■ **Using the information**
[1] Update the court memorandum by giving the stretch from "Appeal from the" through "STRASSBURGER [*] , JJ." again, with "Allegheny County" changed to "Butler County".
[2] According to the court memorandum, how many individual units does the Condominium have in total?

-- Extract to read follows --

Superior Court of Pennsylvania

February 13, 2014

THE COVE AT ST. CHARLES CONDOMINIUM ASSOCIATION, Appellant
v.
JWEST CORP., JAWEST CORP. F/K/A JWEST CORP., J. WEST CORPORATION, AND FREDERICK J. BAEHR, III A/K/A/ FRITZ BAEHR T/A F.J. BAEHR ARCHITECTS, Appellees

Appeal from the Order Entered February 6, 2013, in the Court of Common Pleas of Allegheny County, Civil Division at No(s): GD 11-012910

BEFORE: PANELLA, ALLEN, and STRASSBURGER [*] , JJ.

MEMORANDUM

STRASSBURGER, J.

The Cove at St. Charles Condominium Association (the Association)[1] appeals from the grant of summary judgment against it and in favor of JWest Corp., JAWEST Corp., and JWest Corporation (JWest).[2] Upon review, we affirm.

The situation that gave rise to the instant matter, as set forth in the complaint, is as follows. The Condominium consists of three separate buildings and a total of 23 individual units. All of the units were sold to individual owners between April 2002 and March 2006. In early 2008, one of the units at the Condominium was sold from its original buyer to a new buyer. The new buyer conducted a home inspection, removed a portion of fiber cement siding on the ground level porch privacy screen, and discovered wood rot caused by water infiltration in the wall and column structures. The Condominium's architect[3] then inspected the unit, observed the wood rot, and JWest repaired it. JWest then sent a letter to the secretary of the Association about the situation. JWest performed some additional work to repair the areas discovered to have wood rot in the spring of 2008. These areas included the decks connected to individual units, and are defined as common elements of the Condominium for which the Association is responsible for maintenance and repair.

-- Extract to read concluded --
-- Information supplied follows --

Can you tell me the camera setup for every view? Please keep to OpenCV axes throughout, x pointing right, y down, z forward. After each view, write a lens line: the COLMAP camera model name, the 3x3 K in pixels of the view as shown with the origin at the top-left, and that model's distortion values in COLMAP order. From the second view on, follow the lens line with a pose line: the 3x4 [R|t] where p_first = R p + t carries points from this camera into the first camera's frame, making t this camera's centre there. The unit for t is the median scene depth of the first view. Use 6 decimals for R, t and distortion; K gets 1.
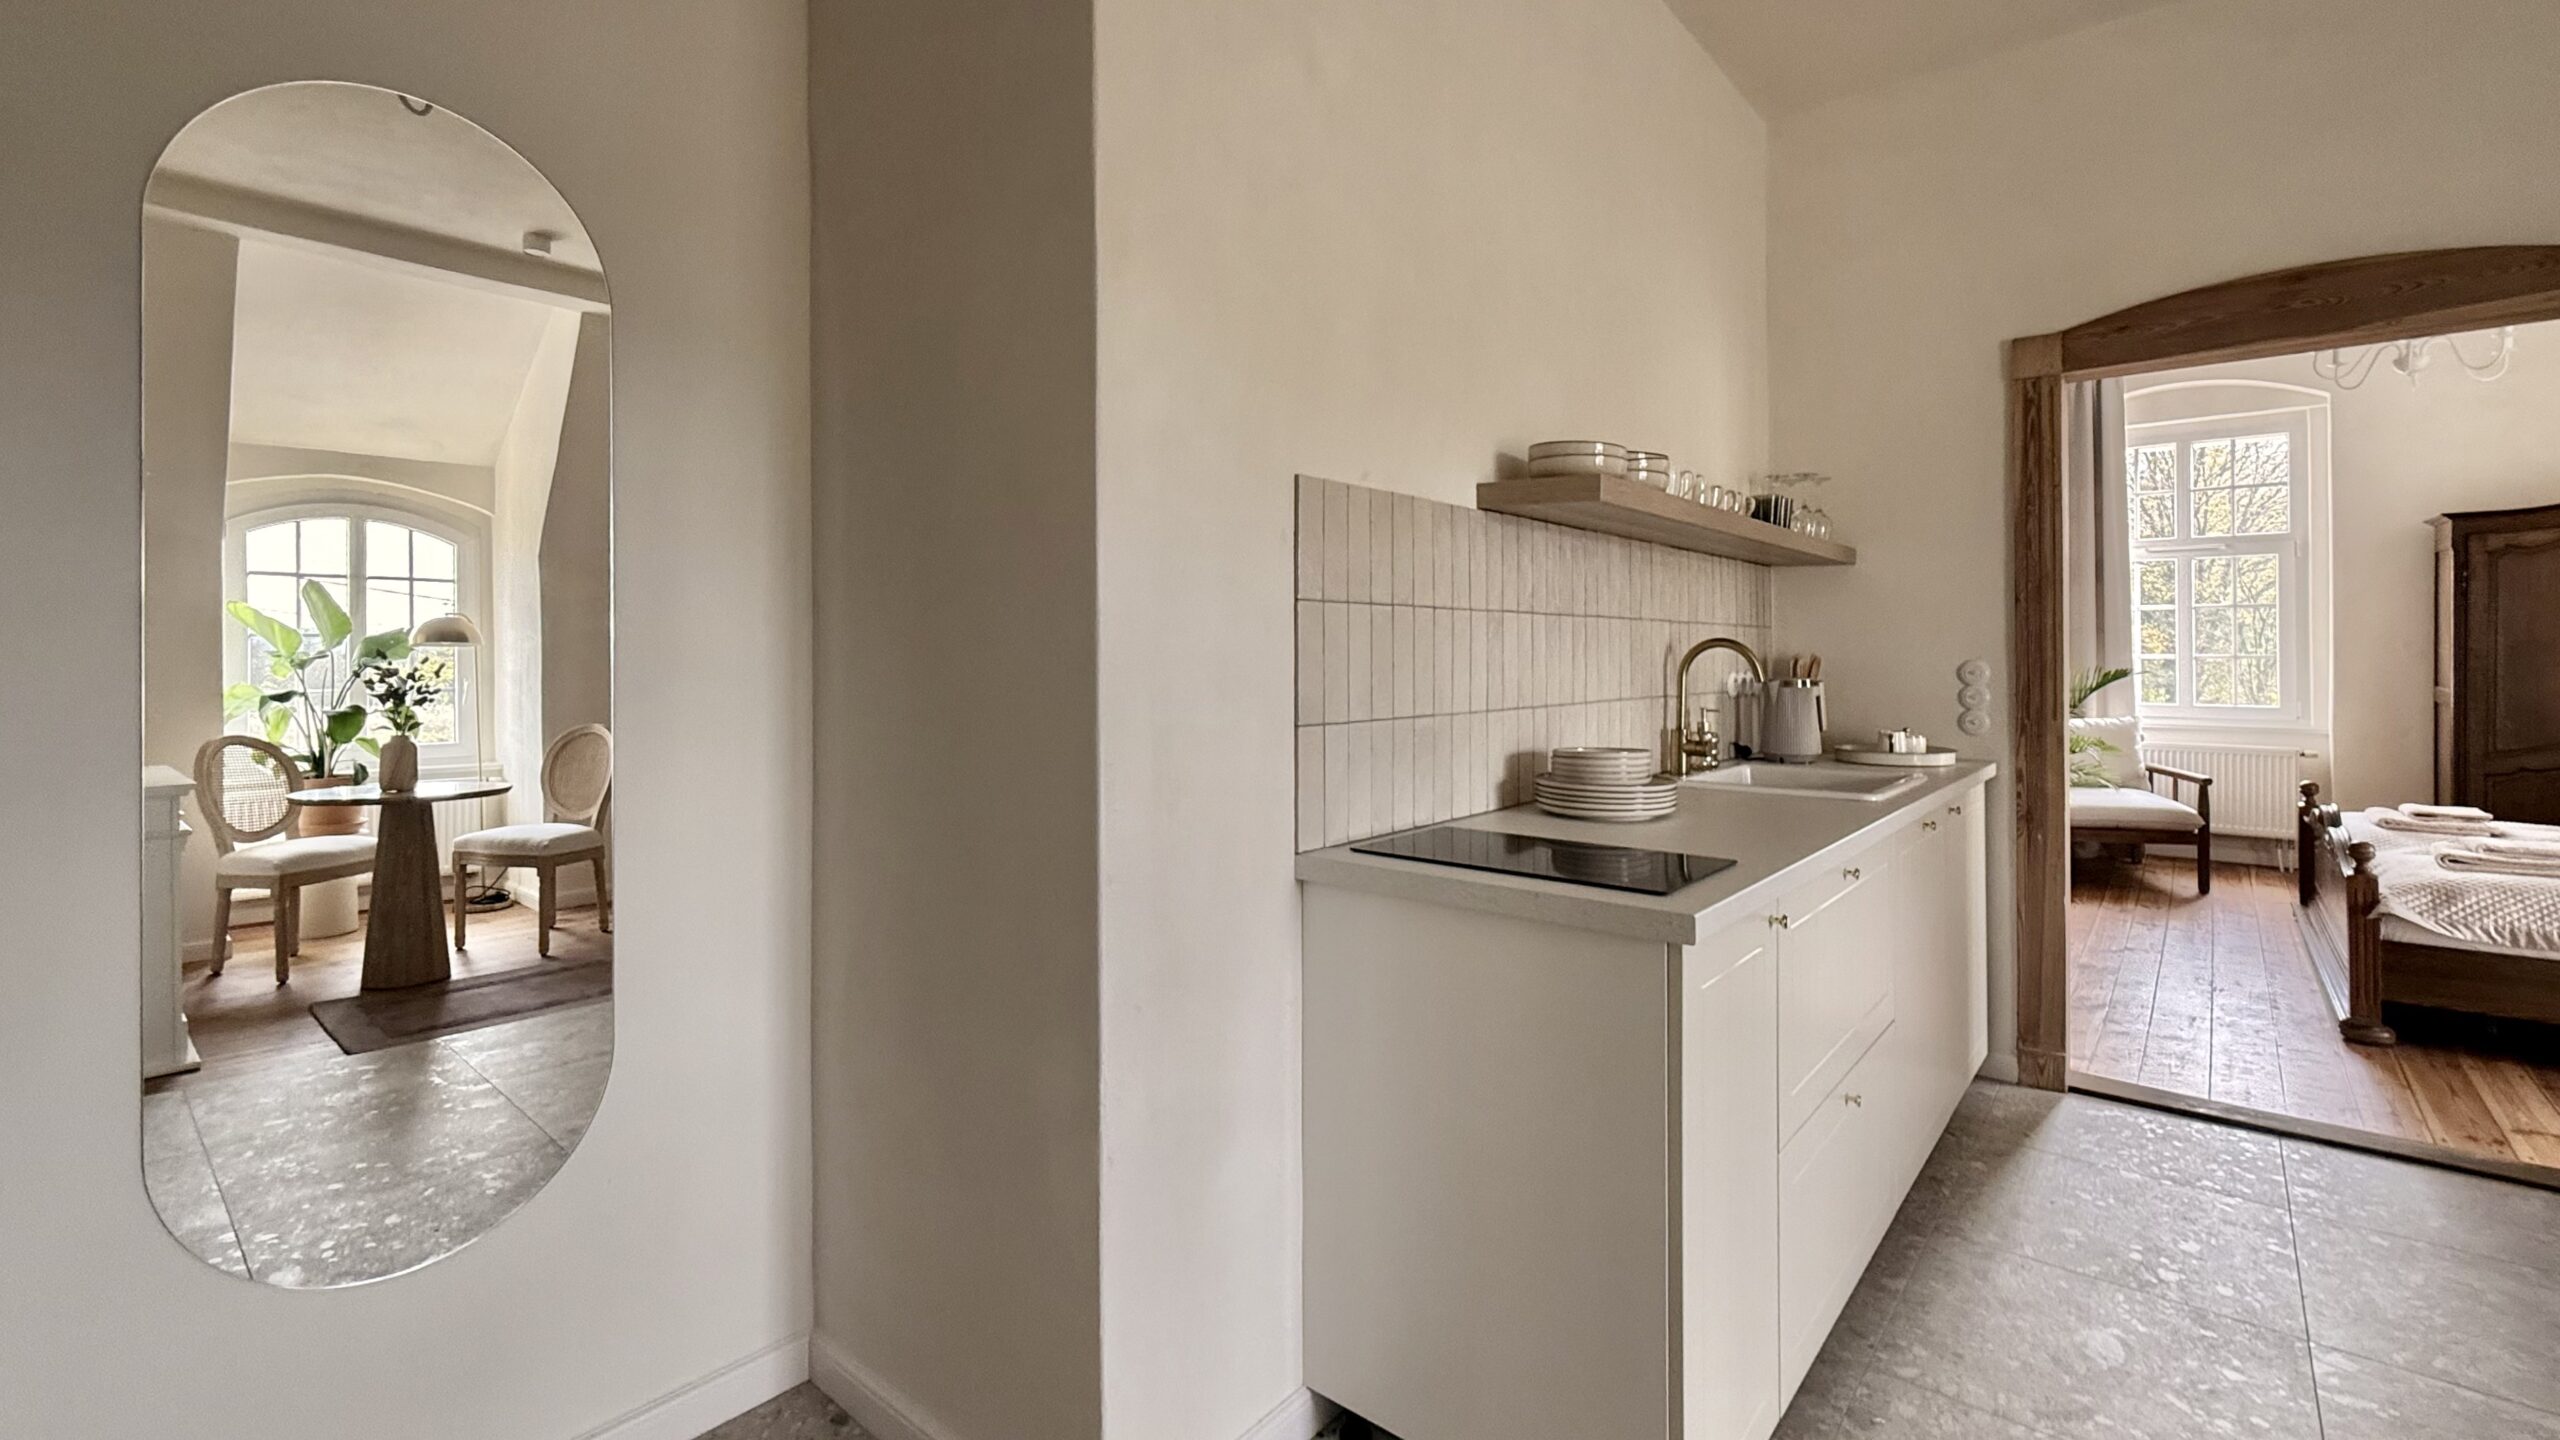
lens RADIAL K [[1123.7, 0, 1290.2], [0, 1123.7, 647.1], [0, 0, 1]] dist [0.000596, 0.000218]
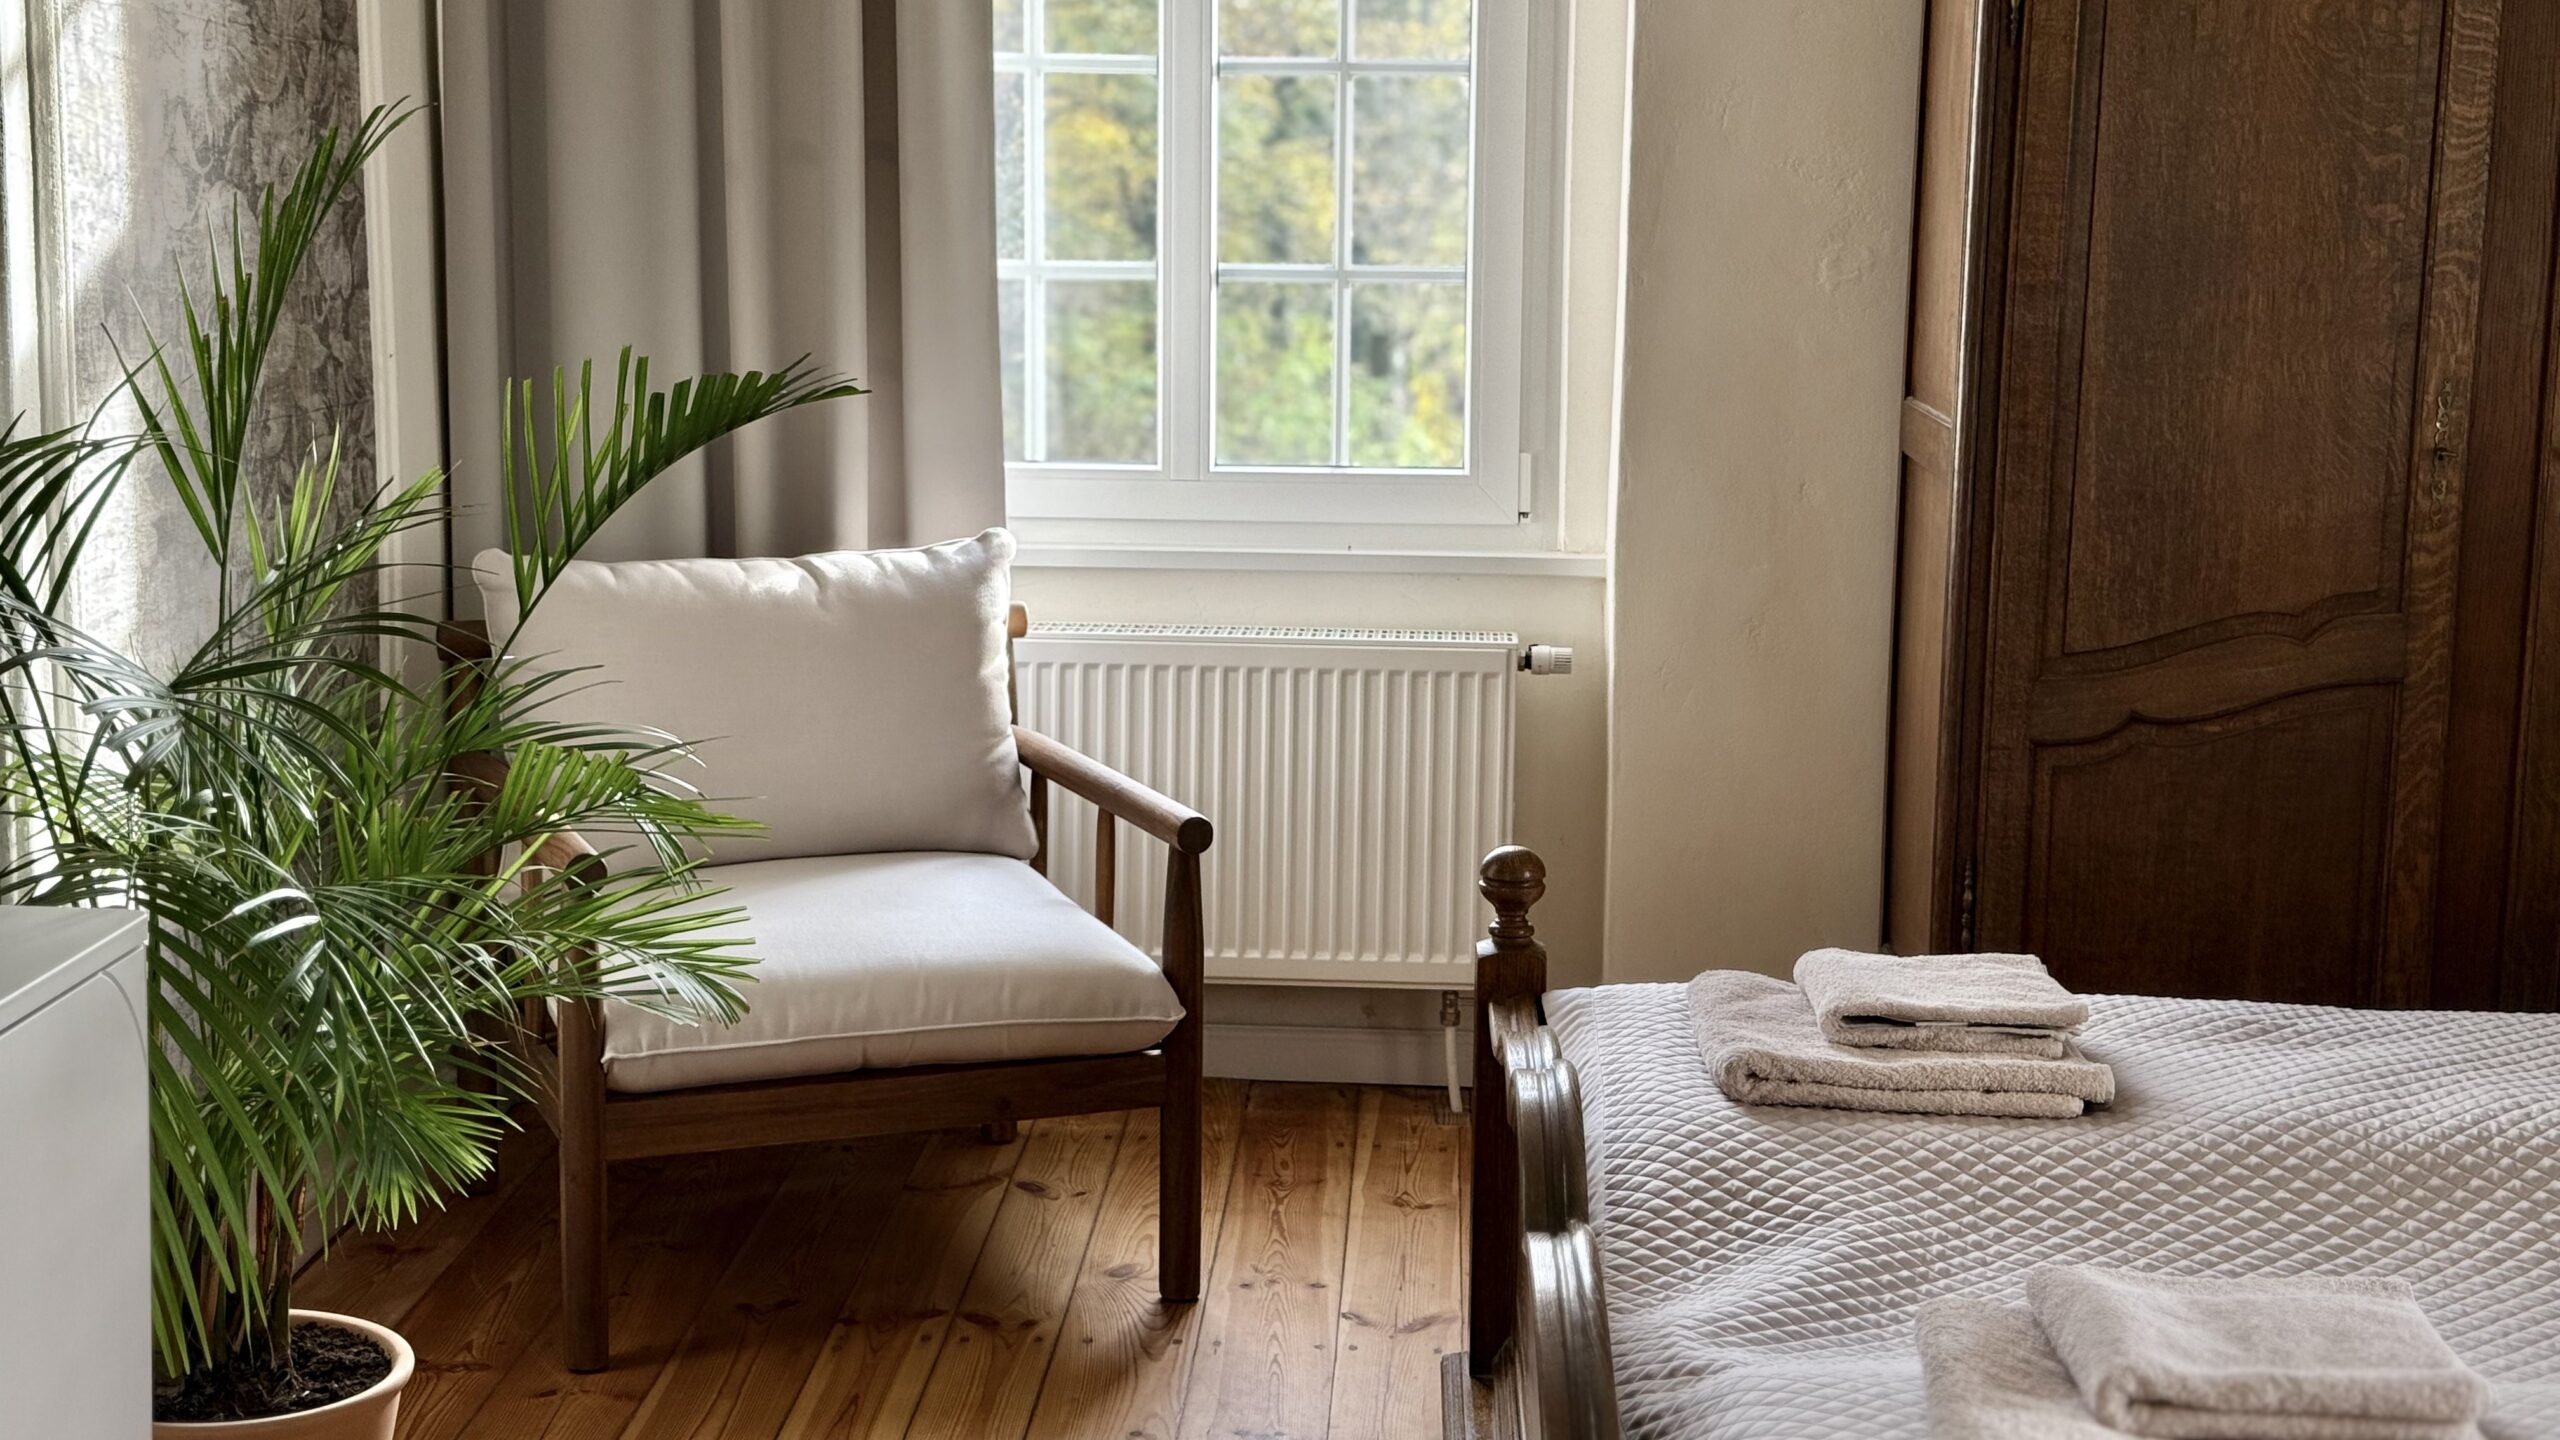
lens RADIAL K [[3600.6, 0, 1270.0], [0, 3600.6, 722.1], [0, 0, 1]] dist [0.126619, 0.000000]
pose [[0.804651, -0.073246, 0.589213, 0.633634], [-0.014328, 0.989677, 0.142595, -0.013870], [-0.593575, -0.123181, 0.795295, 0.652663]]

-- Information supplied concluded --

■ **Activity answers**
[1]
Appeal from the Order Entered February 6, 2013, in the Court of Common Pleas of Butler County, Civil Division at No(s): GD 11-012910

BEFORE: PANELLA, ALLEN, and STRASSBURGER [*] , JJ.

[2] 23 units